Curtiss OX-5
First run in 1915, the OX-5 was an early V-8 American liquid-cooled aircraft engine built by Curtiss. It was the first US-designed engine to enter mass production, although it was considered obsolete when it did so in 1917. It found widespread use on a number of aircraft, the most famous being the JN-4 "Jenny". Some 12,600 units were built through early 1919. The wide availability of the engine in the surplus market made it common until the 1930s, although it was considered unreliable for most of its service life. The engine can be found powering many Edwardian automobile racing specials on the historic racing scene.
Like most engines of the era, the OX-5's high-temperature areas were built mostly of cast iron, using individual cylinders bolted to a single aluminum crankcase, wrapped in a cooling jacket made of a nickel-copper alloy.
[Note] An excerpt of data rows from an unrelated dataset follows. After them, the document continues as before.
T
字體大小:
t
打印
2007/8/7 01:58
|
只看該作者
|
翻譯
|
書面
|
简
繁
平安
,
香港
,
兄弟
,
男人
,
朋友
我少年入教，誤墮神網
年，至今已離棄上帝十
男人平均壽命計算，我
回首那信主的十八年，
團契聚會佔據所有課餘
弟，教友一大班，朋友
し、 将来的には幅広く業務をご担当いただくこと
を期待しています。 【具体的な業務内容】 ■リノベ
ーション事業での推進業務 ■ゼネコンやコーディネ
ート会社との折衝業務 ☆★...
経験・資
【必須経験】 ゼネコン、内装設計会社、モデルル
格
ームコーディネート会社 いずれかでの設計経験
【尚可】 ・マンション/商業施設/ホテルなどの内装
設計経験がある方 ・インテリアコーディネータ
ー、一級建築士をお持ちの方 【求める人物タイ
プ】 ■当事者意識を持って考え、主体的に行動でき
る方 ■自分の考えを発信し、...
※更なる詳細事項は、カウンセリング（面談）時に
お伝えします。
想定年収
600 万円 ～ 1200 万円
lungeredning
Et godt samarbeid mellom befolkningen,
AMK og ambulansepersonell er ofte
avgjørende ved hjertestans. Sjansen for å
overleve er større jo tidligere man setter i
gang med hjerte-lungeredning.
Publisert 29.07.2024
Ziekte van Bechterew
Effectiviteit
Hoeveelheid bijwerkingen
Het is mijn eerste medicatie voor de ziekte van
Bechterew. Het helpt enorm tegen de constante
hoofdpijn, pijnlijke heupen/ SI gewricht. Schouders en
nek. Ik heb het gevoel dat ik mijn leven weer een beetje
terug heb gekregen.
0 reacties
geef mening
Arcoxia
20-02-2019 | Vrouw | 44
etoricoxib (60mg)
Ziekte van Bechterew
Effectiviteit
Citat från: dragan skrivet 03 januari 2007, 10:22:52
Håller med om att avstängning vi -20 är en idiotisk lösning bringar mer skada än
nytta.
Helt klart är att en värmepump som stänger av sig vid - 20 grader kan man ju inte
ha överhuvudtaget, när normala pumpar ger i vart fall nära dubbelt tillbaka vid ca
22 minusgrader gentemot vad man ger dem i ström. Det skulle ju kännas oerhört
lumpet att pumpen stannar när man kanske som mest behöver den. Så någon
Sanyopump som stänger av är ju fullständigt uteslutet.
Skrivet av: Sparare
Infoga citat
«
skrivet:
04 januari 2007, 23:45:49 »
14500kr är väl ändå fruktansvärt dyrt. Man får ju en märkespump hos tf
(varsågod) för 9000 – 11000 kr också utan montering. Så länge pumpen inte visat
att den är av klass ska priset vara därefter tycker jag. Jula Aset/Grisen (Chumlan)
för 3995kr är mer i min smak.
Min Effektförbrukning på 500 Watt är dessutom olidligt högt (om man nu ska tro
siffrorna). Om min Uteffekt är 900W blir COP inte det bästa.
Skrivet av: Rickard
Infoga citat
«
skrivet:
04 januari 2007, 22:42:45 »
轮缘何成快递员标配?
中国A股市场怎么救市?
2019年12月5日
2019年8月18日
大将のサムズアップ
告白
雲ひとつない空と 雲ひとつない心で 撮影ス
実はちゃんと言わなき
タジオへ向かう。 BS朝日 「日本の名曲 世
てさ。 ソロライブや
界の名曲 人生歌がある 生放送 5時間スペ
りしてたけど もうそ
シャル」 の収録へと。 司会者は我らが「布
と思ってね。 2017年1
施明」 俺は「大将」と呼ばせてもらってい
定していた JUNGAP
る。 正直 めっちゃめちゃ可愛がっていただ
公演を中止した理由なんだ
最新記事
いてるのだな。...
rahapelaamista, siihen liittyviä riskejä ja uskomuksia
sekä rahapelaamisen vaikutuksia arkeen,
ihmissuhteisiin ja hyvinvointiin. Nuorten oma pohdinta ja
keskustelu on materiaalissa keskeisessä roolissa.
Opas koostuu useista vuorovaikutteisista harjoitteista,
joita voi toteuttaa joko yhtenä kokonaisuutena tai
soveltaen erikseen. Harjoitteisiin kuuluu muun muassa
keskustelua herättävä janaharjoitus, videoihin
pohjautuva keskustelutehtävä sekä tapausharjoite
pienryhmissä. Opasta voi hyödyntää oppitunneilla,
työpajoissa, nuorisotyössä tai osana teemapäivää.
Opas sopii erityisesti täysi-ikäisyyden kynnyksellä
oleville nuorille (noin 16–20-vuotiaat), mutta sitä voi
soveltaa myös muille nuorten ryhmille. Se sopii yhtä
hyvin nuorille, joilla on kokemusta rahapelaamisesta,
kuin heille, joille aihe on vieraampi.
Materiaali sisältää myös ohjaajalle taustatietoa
Later versions used a brazed-on steel jacket instead. Cylinder heads were also attached to the crankcase, using X-shaped tie-downs on the top of the head attached to the block via four long bolts. Fuel was carbureted near the rear of the engine, then piped to the cylinders via two T-shaped pipes, the cylinders being arranged so the intake ports of any two in a bank were near each other. The cylinders had one intake and one exhaust valve, each operated by a pushrod from a camshaft running between the banks. This arrangement caused the outer exhaust valves to have a rather long rocker arm. The pushrods were arranged one inside the other, the exhaust valve rod being on the inside and the intake valve rod a tube around it. The aluminum camshaft bearings were a split type bolted together and held in place by lock screws. The pistons were cast aluminum.
![]() 1927 Swallow OX-5
The engine was considered unreliable, but unreliable is a relative term: aviation engine technology had not fully matured at the end of WWI. Certainly the JN4 with the OX-5 was underpowered, but the OX-5 proved a much better engine than the Hall Scott A7A that was the achilles heel of the Standard J-1, the substitute primary trainer. In particular the valve gear was fragile, and it had no provisions for lubrication other than grease and oil applied by hand, leading to an overhaul interval as short as fifty hours. Additionally the engine featured a single spark plug in each cylinder, and a single ignition system, in an era when ignition equipment was less reliable.
Built by several contractors in large numbers, the OX-5 suffered from uneven quality control. However, while the overwhelming majority of training accidents in the U.S. were in JN-4s, this was because JN-4s were flown by the vast majority of trainee pilots, and the accident rate in the US for primary training was four times less than the advanced training rate in France (virtually all US airmen getting advanced training in France), approximately 2800 flying hours in the US primarily in OX-5 powered JN-4s per fatality to 761 hours per fatality in France in other types. Very few fatal accidents were caused by engine failure, although the lack of power may have been the cause of the many tailspins that took about forty five percent of training lives. The replacement of the A7A in Standard J-1s was contemplated, but the cost of $2,000 per aircraft compared with the need (by the time the J-1s were grounded in June 1918 JN-4s were in sufficient supply) led to the rejection of this idea.
The OX-5 itself would be replaced by the well-proven Wright Aeronautical-built version of the 150 hp Hispano-Suiza HS-8a V8 engine in the nearly 930 examples of the later production Curtiss JN-4H Jenny biplanes.